En formulant cette promesse de vengeance, les auteurs, qui se prétendent appartenir au collectif Anonymous risquent-ils de mettre en péril le travail des enquêteurs sur l’attentat de Charlie Hebdo? C’est en tout cas ce qu’estime Olivier Laurelli (alias Bluetouff), blogueur expert en sécurité informatique très actif sur Twitter. Le message laissé par les membres d’Anonymous a en tout cas attisé la curiosité des internautes puisqu’il est depuis largement relayé sur les réseaux sociaux.

Dans l’optique où ces «vengeurs» masqués du web, qui ont fait des opérations de piratage leur marque de fabrique mettraient leurs menaces à exécution, à quel type d’attaques faut-il s’attendre?

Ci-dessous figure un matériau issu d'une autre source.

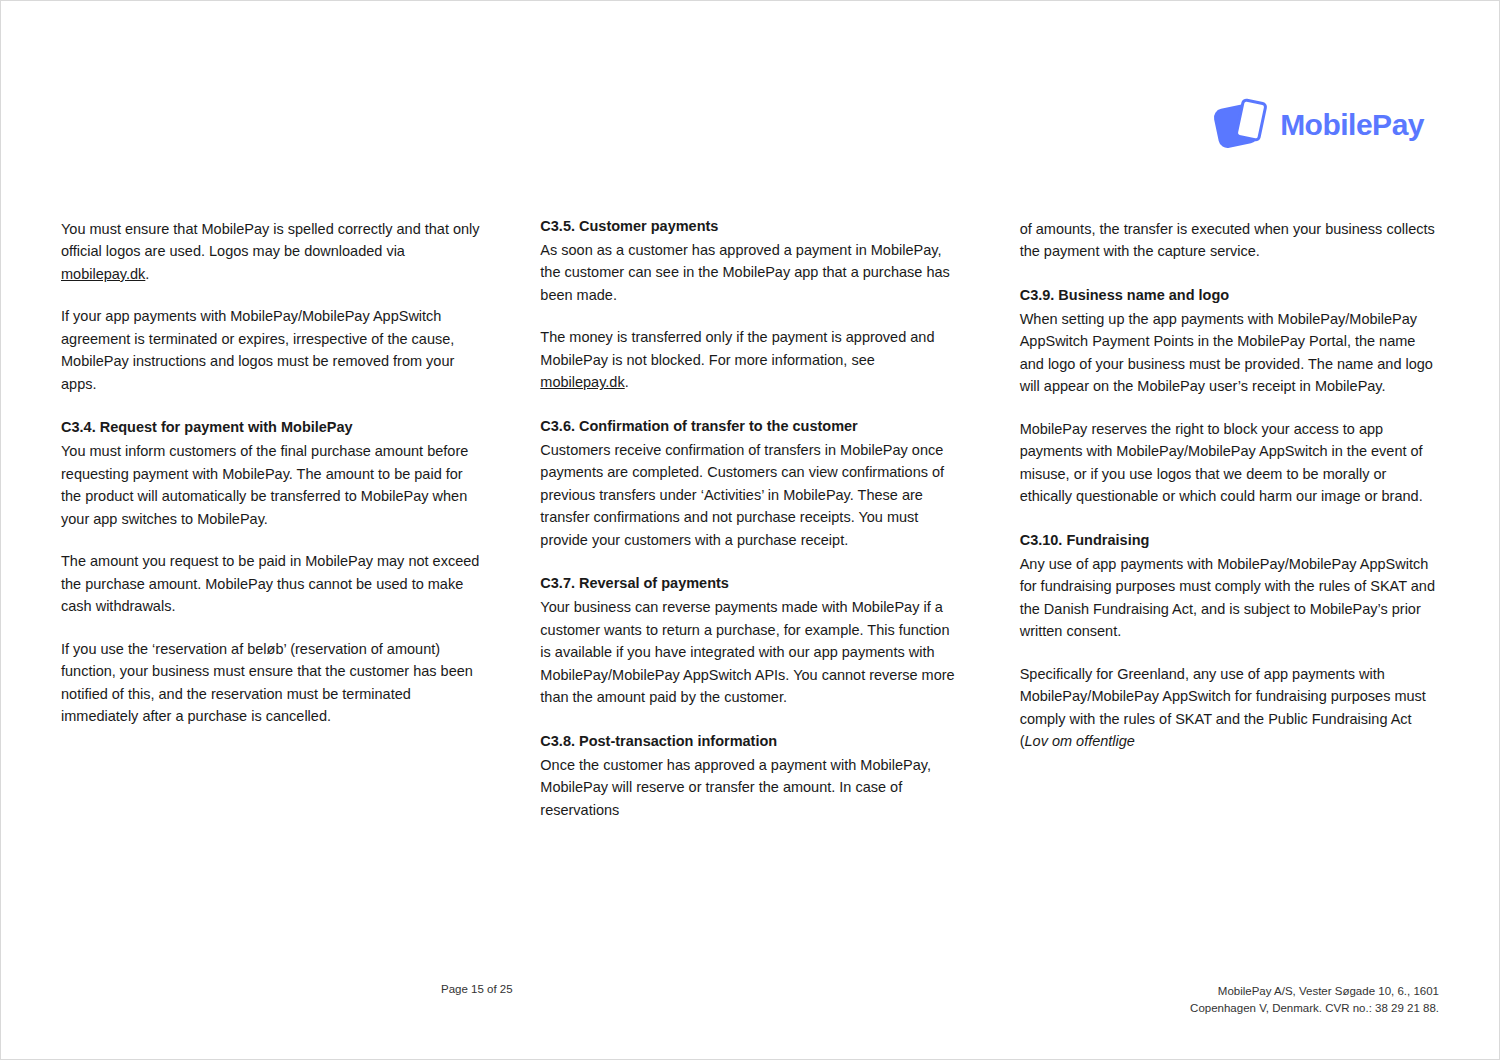MobilePay
You must ensure that MobilePay is spelled correctly and that only official logos are used. Logos may be downloaded via mobilepay.dk.
If your app payments with MobilePay/MobilePay AppSwitch agreement is terminated or expires, irrespective of the cause, MobilePay instructions and logos must be removed from your apps.
C3.4. Request for payment with MobilePay
You must inform customers of the final purchase amount before requesting payment with MobilePay. The amount to be paid for the product will automatically be transferred to MobilePay when your app switches to MobilePay.
The amount you request to be paid in MobilePay may not exceed the purchase amount. MobilePay thus cannot be used to make cash withdrawals.
If you use the ‘reservation af beløb’ (reservation of amount) function, your business must ensure that the customer has been notified of this, and the reservation must be terminated immediately after a purchase is cancelled.
C3.5. Customer payments
As soon as a customer has approved a payment in MobilePay, the customer can see in the MobilePay app that a purchase has been made.
The money is transferred only if the payment is approved and MobilePay is not blocked. For more information, see mobilepay.dk.
C3.6. Confirmation of transfer to the customer
Customers receive confirmation of transfers in MobilePay once payments are completed. Customers can view confirmations of previous transfers under ‘Activities’ in MobilePay. These are transfer confirmations and not purchase receipts. You must provide your customers with a purchase receipt.
C3.7. Reversal of payments
Your business can reverse payments made with MobilePay if a customer wants to return a purchase, for example. This function is available if you have integrated with our app payments with MobilePay/MobilePay AppSwitch APIs. You cannot reverse more than the amount paid by the customer.
C3.8. Post-transaction information
Once the customer has approved a payment with MobilePay, MobilePay will reserve or transfer the amount. In case of reservations
of amounts, the transfer is executed when your business collects the payment with the capture service.
C3.9. Business name and logo
When setting up the app payments with MobilePay/MobilePay AppSwitch Payment Points in the MobilePay Portal, the name and logo of your business must be provided. The name and logo will appear on the MobilePay user’s receipt in MobilePay.
MobilePay reserves the right to block your access to app payments with MobilePay/MobilePay AppSwitch in the event of misuse, or if you use logos that we deem to be morally or ethically questionable or which could harm our image or brand.
C3.10. Fundraising
Any use of app payments with MobilePay/MobilePay AppSwitch for fundraising purposes must comply with the rules of SKAT and the Danish Fundraising Act, and is subject to MobilePay’s prior written consent.
Specifically for Greenland, any use of app payments with MobilePay/MobilePay AppSwitch for fundraising purposes must comply with the rules of SKAT and the Public Fundraising Act (Lov om offentlige
Page 15 of 25
MobilePay A/S, Vester Søgade 10, 6., 1601
Copenhagen V, Denmark. CVR no.: 38 29 21 88.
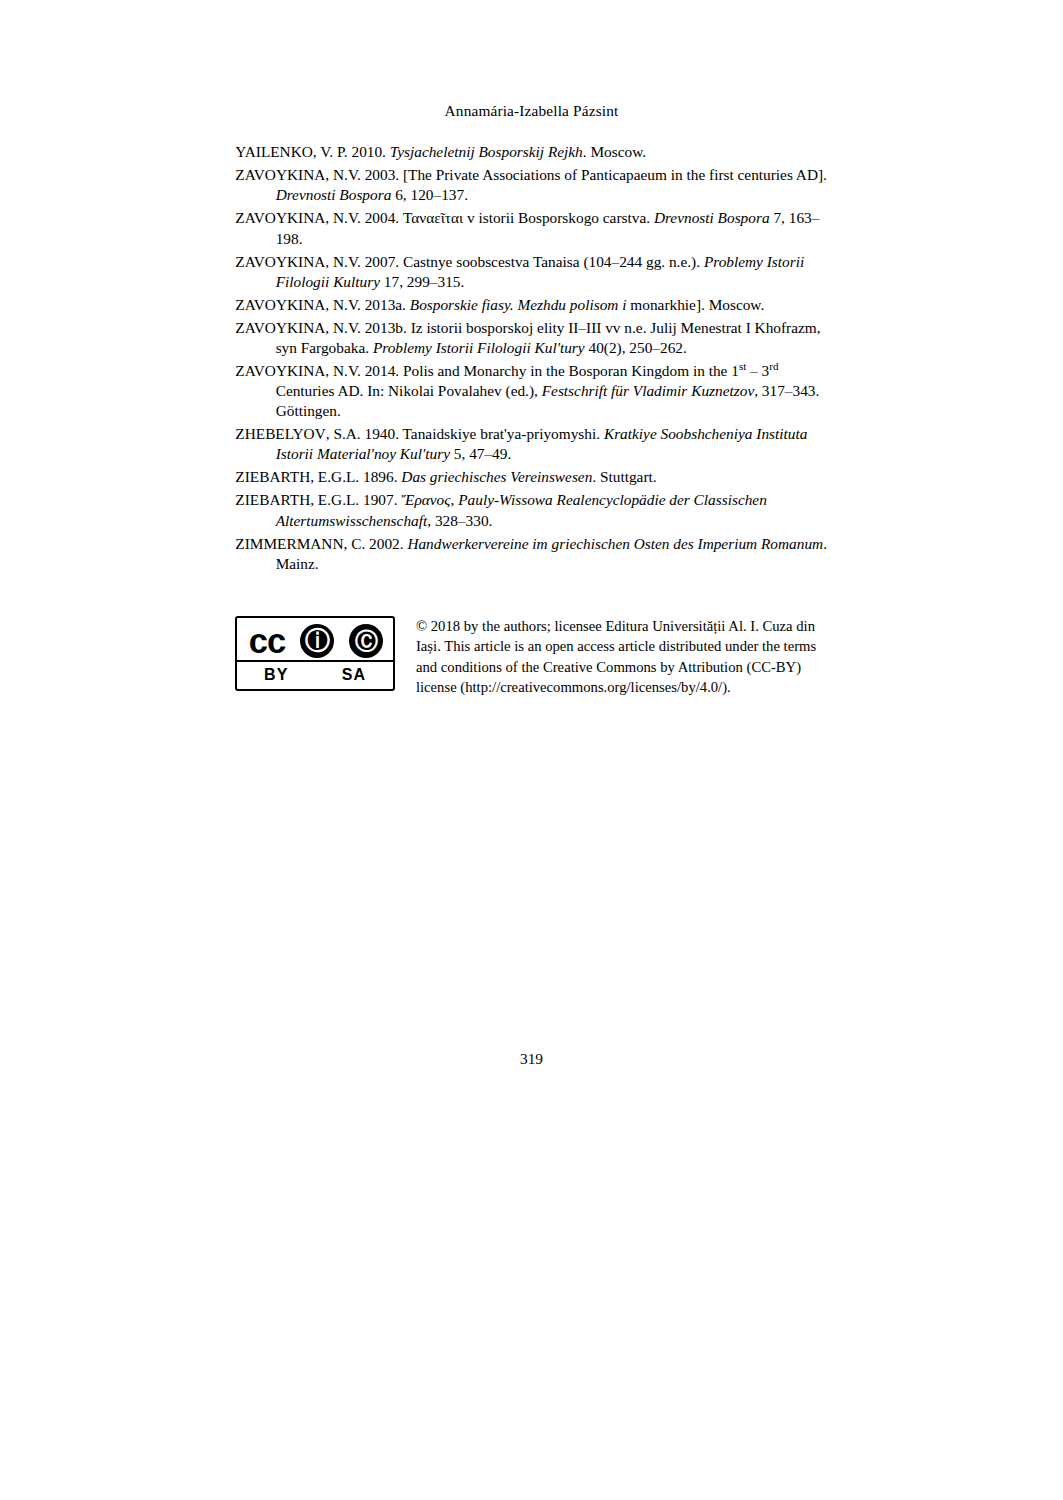Annamária-Izabella Pázsint
YAILENKO, V. P. 2010. Tysjacheletnij Bosporskij Rejkh. Moscow.
ZAVOYKINA, N.V. 2003. [The Private Associations of Panticapaeum in the first centuries AD]. Drevnosti Bospora 6, 120–137.
ZAVOYKINA, N.V. 2004. Ταναεῖται v istorii Bosporskogo carstva. Drevnosti Bospora 7, 163–198.
ZAVOYKINA, N.V. 2007. Castnye soobscestva Tanaisa (104–244 gg. n.e.). Problemy Istorii Filologii Kultury 17, 299–315.
ZAVOYKINA, N.V. 2013a. Bosporskie fiasy. Mezhdu polisom i monarkhie]. Moscow.
ZAVOYKINA, N.V. 2013b. Iz istorii bosporskoj elity II–III vv n.e. Julij Menestrat I Khofrazm, syn Fargobaka. Problemy Istorii Filologii Kul'tury 40(2), 250–262.
ZAVOYKINA, N.V. 2014. Polis and Monarchy in the Bosporan Kingdom in the 1st – 3rd Centuries AD. In: Nikolai Povalahev (ed.), Festschrift für Vladimir Kuznetzov, 317–343. Göttingen.
ZHEBELYOV, S.A. 1940. Tanaidskiye brat'ya-priyomyshi. Kratkiye Soobshcheniya Instituta Istorii Material'noy Kul'tury 5, 47–49.
ZIEBARTH, E.G.L. 1896. Das griechisches Vereinswesen. Stuttgart.
ZIEBARTH, E.G.L. 1907. Ἔρανος, Pauly-Wissowa Realencyclopädie der Classischen Altertumswisschenschaft, 328–330.
ZIMMERMANN, C. 2002. Handwerkervereine im griechischen Osten des Imperium Romanum. Mainz.
cc ⓘ Ⓒ
BY SA
© 2018 by the authors; licensee Editura Universității Al. I. Cuza din Iași. This article is an open access article distributed under the terms and conditions of the Creative Commons by Attribution (CC-BY) license (http://creativecommons.org/licenses/by/4.0/).
319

Si le collectif ne dévoile pas clairement ses intentions, il semblerait que les comptes sur les réseaux sociaux des organisations islamistes et de leurs membres soient les cibles de l’opération.

Dans le courant de l’après-midi, ce vendredi, le groupe de hackers a par ailleurs publié sur le site Pastebin une liste de comptes Twitter qu’il considère comme djihadistes. Il va plus loin encore en invitant les internautes à les signaler auprès du réseau social et demande à Twitter de bloquer les comptes dénoncés.

Pirater les sites djihadistes: si l’intention peut sembler louable, elle n’est pas sans risque…

Pour Olivier Bogaert, commissaire de la Computeur Crime Unit de la police fédérale, une telle opération de piratage pourrait en effet s’avérer dommageable pour l’enquête. «L’appel à la vengeance d’Anonymous cadre avec l’idéologie du groupe qui milite pour un internet libre. Mais en s’en prenant aux sites qui diffusent des discours et des opinions, ils font eux-mêmes la démonstration que la liberté d’expression sur le net doit être limitée», analyse Olivier Bogaert qui précise que, pour l’heure, son équipe n’a pas été sollicitée dans le cadre de l’affaire «Charlie Hebdo».

«Par ailleurs, poursuit-il, en s’attaquant au serveur, les pirates d’Anonymous risquent de bloquer des données ou de faire disparaître les traces d’accès aux sites par les criminels. Traces qui pourraient être utilisées pour identifier d’autres terroristes».